The Securities and Exchange Commission (SEC) of Thailand is intensifying efforts to shield crypto investors from deceptive advertisements. Recently, on April 29, the Thai SEC issued a stern warning to all crypto exchanges, urging them to avoid glamorizing crypto investments and adhere strictly to advertising standards as outlined by the regulatory framework, according to a report from Bangkok Post.
Deputy Secretary-General Anek Yooyuen voiced concern about crypto exchanges enticing users with special privileges, emphasizing the need for compliance. Violations of Thailand’s regulations, including advertisements containing false, exaggerated, or misleading information, will face legal repercussions.
This move by the Thai SEC aligns with similar actions taken by regulators in other prominent crypto markets.

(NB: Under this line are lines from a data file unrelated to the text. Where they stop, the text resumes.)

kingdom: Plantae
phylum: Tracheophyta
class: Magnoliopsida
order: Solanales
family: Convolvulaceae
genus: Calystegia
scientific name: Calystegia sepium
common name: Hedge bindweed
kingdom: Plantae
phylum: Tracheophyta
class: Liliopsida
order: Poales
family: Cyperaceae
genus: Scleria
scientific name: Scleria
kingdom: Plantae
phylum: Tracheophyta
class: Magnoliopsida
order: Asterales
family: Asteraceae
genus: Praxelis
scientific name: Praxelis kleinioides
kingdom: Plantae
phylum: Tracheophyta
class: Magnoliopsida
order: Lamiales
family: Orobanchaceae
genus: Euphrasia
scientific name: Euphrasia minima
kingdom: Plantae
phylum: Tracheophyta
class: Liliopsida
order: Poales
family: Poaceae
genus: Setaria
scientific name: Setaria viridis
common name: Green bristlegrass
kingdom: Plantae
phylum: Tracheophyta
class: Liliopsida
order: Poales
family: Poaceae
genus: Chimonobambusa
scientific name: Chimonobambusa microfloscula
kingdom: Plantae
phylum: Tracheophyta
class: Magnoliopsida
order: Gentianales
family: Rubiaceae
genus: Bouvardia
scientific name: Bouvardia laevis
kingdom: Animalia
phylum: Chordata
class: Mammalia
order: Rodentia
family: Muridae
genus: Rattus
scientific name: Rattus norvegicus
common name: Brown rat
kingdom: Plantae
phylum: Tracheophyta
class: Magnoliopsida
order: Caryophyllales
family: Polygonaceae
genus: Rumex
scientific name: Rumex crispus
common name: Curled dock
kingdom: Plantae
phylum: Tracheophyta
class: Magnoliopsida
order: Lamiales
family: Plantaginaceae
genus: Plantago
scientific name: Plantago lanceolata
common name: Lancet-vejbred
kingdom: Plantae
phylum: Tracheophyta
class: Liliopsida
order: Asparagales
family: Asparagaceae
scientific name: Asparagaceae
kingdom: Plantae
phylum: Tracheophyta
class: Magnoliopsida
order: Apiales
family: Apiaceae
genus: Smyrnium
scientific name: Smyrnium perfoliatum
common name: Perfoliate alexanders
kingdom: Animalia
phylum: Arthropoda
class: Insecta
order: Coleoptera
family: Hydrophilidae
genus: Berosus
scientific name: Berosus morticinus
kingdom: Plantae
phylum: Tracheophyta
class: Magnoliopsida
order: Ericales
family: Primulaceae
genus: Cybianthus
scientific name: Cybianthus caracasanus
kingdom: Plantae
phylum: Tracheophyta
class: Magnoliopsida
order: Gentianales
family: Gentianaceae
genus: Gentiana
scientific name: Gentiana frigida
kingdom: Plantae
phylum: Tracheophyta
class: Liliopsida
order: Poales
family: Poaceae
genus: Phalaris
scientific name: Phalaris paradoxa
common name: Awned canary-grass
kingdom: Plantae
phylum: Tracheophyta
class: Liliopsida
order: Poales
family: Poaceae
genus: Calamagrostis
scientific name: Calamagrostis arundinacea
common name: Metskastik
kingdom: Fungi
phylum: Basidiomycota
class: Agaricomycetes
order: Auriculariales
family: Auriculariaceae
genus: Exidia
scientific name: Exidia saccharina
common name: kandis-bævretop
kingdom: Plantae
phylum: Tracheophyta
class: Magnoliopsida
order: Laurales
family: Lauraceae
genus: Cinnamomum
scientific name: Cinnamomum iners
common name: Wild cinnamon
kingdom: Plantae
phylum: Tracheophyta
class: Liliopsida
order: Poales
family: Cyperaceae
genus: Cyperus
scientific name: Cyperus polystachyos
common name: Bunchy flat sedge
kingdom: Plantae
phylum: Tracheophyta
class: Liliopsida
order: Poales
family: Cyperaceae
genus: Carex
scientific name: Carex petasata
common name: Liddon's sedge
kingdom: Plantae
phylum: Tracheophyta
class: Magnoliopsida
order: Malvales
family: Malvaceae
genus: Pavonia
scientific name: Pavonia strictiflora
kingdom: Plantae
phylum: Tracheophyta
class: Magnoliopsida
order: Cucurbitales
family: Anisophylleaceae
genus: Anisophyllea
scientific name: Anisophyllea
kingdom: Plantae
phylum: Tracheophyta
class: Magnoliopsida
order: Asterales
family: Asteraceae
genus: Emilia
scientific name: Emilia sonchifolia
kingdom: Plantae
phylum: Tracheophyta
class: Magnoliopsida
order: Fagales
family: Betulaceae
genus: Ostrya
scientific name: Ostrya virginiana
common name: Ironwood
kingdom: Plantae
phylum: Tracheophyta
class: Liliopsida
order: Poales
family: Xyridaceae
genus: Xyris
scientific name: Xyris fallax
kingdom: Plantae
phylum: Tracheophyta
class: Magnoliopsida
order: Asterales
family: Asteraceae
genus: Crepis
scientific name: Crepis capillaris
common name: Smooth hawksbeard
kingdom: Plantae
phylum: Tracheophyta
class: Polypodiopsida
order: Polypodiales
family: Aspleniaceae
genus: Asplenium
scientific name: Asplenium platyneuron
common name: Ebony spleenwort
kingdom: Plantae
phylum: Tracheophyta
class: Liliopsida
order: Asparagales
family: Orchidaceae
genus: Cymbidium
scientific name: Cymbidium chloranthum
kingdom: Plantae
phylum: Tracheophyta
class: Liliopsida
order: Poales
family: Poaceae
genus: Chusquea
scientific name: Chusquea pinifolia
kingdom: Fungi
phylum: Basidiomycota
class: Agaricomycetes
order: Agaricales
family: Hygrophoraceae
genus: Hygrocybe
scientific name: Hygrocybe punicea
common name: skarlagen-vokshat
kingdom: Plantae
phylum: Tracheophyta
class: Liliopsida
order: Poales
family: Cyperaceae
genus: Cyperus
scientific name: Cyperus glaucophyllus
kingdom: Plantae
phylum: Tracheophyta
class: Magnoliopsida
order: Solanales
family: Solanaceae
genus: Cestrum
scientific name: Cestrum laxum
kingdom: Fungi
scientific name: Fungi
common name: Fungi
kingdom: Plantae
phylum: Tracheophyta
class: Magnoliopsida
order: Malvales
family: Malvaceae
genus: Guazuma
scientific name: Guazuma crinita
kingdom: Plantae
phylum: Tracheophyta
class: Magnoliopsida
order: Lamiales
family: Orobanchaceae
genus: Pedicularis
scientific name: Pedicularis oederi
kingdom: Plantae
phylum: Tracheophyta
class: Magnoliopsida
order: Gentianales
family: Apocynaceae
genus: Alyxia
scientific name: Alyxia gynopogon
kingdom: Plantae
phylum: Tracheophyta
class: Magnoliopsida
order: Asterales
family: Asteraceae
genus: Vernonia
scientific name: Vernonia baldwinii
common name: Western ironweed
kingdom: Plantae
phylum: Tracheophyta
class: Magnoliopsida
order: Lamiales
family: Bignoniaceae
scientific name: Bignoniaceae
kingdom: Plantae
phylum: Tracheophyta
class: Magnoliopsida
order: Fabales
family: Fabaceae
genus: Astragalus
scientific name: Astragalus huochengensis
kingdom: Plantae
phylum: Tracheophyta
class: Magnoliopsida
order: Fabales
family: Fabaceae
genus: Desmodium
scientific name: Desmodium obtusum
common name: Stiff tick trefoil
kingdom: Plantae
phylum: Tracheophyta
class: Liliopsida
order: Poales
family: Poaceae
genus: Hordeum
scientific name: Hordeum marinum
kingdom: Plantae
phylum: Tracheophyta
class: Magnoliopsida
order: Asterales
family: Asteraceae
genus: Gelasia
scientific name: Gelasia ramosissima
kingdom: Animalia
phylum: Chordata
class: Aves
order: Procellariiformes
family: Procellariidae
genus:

For example, the UK’s Financial Conduct Authority (FCA) issued 450 alerts for illegal crypto ads in 2023 alone. Additionally, Spain’s National Stock Market Commission (CNMV) denounced fraudulent crypto asset promotions in November 2023, emphasizing compliance with local laws.
The SEC reminded crypto exchanges to include appropriate risk warnings in their advertisements and cautioned against luring new users through special promotions. Yooyuen highlighted that the SEC’s guidelines aim to protect investors from unwarranted risks.
Moreover, in a separate incident, hackers recently took over advertisements on Etherscan, redirecting users to phishing sites designed to drain crypto wallets. The compromised version of the website appears as a sponsored ad at the top of Google search results, drawing unsuspecting users into the trap.
Google also faced a similar issue where threat actors exploited Google Ads to promote malicious crypto websites. Google initiated legal action against individuals from China for utilizing the Google Play store to deceive people into fake crypto investments.
Overall, these incidents underscore the importance of robust regulatory measures and heightened vigilance in the crypto advertising space to protect investors from fraudulent schemes.